REQUIREMENT 1 –
In the forum thread about dating someone with depersonalization disorder, can you reproduce the part that opens with the words containing "# Just found" and closes with "really don't know..."?
REQUIREMENT 2 –
What do these facts from the forum thread about dating someone with depersonalization disorder say?
(a) How long had the first poster been dating his girlfriend?
(b) Which book did zoie's husband read with her?
(c) Where was the girlfriend on the days she disappeared?
REQUIREMENT 3 –
Can you resume the forum thread about dating someone with depersonalization disorder and carry it on from its last line?
━━ DOCUMENT TEXT ━━
# Just found out my girlfriend has it.



## Ebsworth (Nov 1, 2007)

I've been dating this amazing girl for 2 months now, but lately her behavior has been really odd and I didn't really know why. At first I thought it was just plain old anxiety, but then she would just vanish and reappear 3 days later with no explanation. She did this twice in one month! I was worried sick!
At first I thought she might be cheating on me, but last week she broke down at breakfast and told me that she has Depersonalization Disorder. Those days she disappeared she was actually just home, not taking calls and not leaving her house. She said she was having an episode or something, and had to be alone in bed with no outside contact because she was afraid. Of what I'm not sure, other people judging her? Herself? I really don't know...
I didn't know anything about this disorder until she brought it up to me last week. This is weird to ask I guess, but is anyone else in my boat? That is, has anyone dated anyone with this? I just want to know that it's not impossible. i keep telling her I'll be there for her but it freaks her out and makes her feel guilty.
Christ, I have no idea what to do.


----------



## zoie (Oct 29, 2007)

How long has she had DP/DR? The episodes can be sooooo scary and when I first started experiencing it I was scared to go outside. I am married and my husband knew me before all of this started happening. He says that I act the same as I did before, except all of the anxiety and my recent bout with depression. Anyway, I guess what I am getting at is that you may be just what she needs. My husband is my "safe" person. Meaning that he knows what I am going through and has a good understanding of it. He read "Feeling Unreal" the book on DP/DR with me and that has given him a little more insight. When we are at the store or something (public places usually make me feel really detached and no matter how many times you go through it , it is always kinda scary) I can tell my husband that I am feeling bad and he is like my support system and gets me through whatever we are doing. Anyway, what your girlfriend is going through is scary and very hard for other people to understand. It is awesome that you came here to learn more about it. Maybe you could be that "safe" person for her and help her to get through her episodes al little bit easier. Just a thought.


----------



## ohelp (May 22, 2007)
━━━
━━ DATASET ENTRIES ━━
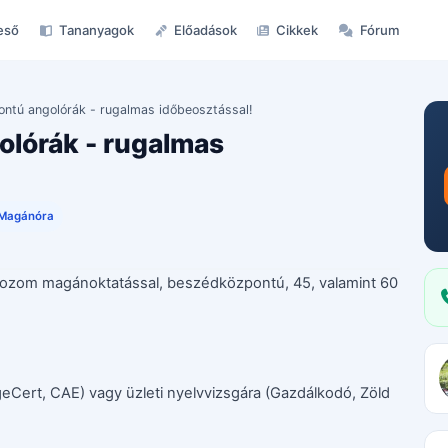
eső
Tananyagok
Előadások
Cikkek
Fórum
ntú angolórák - rugalmas időbeosztással!
lórák - rugalmas
Magánóra
lkozom magánoktatással, beszédközpontú, 45, valamint 60
eCert, CAE) vagy üzleti nyelvvizsgára (Gazdálkodó, Zöld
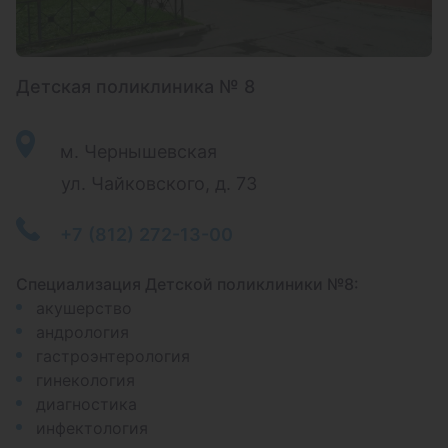
Детская поликлиника № 8
м. Чернышевская
ул. Чайковского, д. 73
+7 (812) 272-13-00
Специализация Детской поликлиники №8:
акушерство
андрология
гастроэнтерология
гинекология
диагностика
инфектология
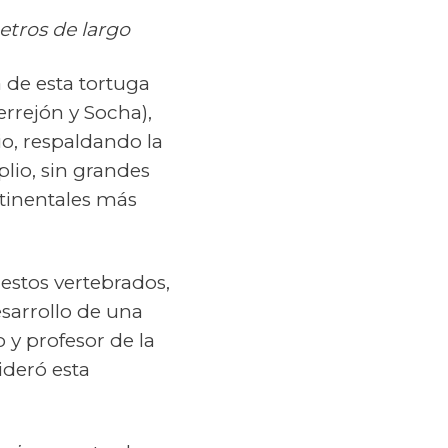
etros de largo
 de esta tortuga
rrejón y Socha),
o, respaldando la
lio, sin grandes
ntinentales más
 estos vertebrados,
sarrollo de una
y profesor de la
ideró esta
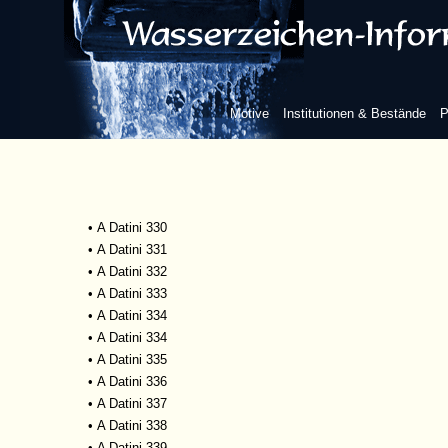
•
A Datini 323, 172
•
A Datini 323, 174
•
A Datini 323, 178
•
A Datini 323, 194
•
A Datini 325
Motive
Institutionen & Bestände
P
•
A Datini 325
•
A Datini 326
•
A Datini 327
•
A Datini 328
•
A Datini 329
•
A Datini 330
•
A Datini 331
•
A Datini 332
•
A Datini 333
•
A Datini 334
•
A Datini 334
•
A Datini 335
•
A Datini 336
•
A Datini 337
•
A Datini 338
•
A Datini 339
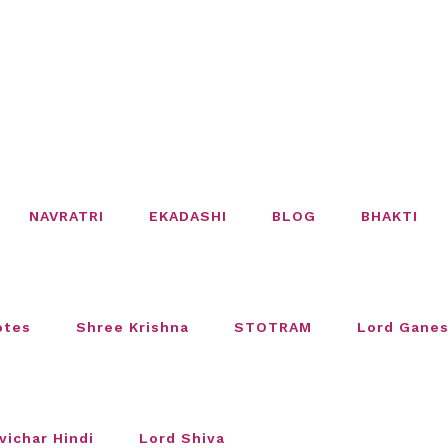
NAVRATRI
EKADASHI
BLOG
BHAKTI
otes
Shree Krishna
STOTRAM
Lord Gane
vichar Hindi
Lord Shiva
━━━
FINAL ANSWER 1 –
# Just found out my girlfriend has it.



## Ebsworth (Nov 1, 2007)

I've been dating this amazing girl for 2 months now, but lately her behavior has been really odd and I didn't really know why. At first I thought it was just plain old anxiety, but then she would just vanish and reappear 3 days later with no explanation. She did this twice in one month! I was worried sick!
At first I thought she might be cheating on me, but last week she broke down at breakfast and told me that she has Depersonalization Disorder. Those days she disappeared she was actually just home, not taking calls and not leaving her house. She said she was having an episode or something, and had to be alone in bed with no outside contact because she was afraid. Of what I'm not sure, other people judging her? Herself? I really don't know...

FINAL ANSWER 2 –
(a) Two months.
(b) "Feeling Unreal," the book on DP/DR.
(c) At home, not taking calls and not leaving her house.

FINAL ANSWER 3 –
it's INCREDIBLY hard to understand this disorder if you have never experienced it yourself, i admire you for putting up with this. at times her behavior might seem slightly odd so it's very important not to push her, she'll know when she's having a bad day/week, so don't get mad if she's shutting herself away. reading up more about this condition can definitely help.


----------



## Revelation_old (Aug 9, 2004)

Ebsworth, this site was started because I was in the same boat. If you have any questions on how to deal with it, feel free to PM or e-mail me (revelation [at] dpselfhelp.com).

I am an "expert" when it comes to your situation. I've been through the worst but am now enjoying her 90% recovery.


----------



## Ebsworth (Nov 1, 2007)

Thanks for all of the replies, it's been infinitely helpful - I don't even know how to thank you all. I'm doing as much research as I can, I want to know more, but the more I learn absolutely breaks my heart. Wikipedia said something to the effect of it feeling like you're going crazy even though you aren't, and from what she told me that the pain is often physical, not just emotional. Jesus, is it really like that? 
When she disappeared from the middle of a dinner we were having with some of my friends, (literally, she just got up and walked out without an explanation and didn't end up resurfacing for 3 days), I was humiliated, I actually called her up and yelled at her for being insensitive and rude. This was before I knew, I had no idea about the depersonalization thing or that she was having an episode (is that what they're called?). Now I read contact with new people, especially larger groups during an attack, feels like dying. I feel like I just cut my girlfriend and yelled at her about it. I'm such a f-ing prick. I can't believe I yelled at her...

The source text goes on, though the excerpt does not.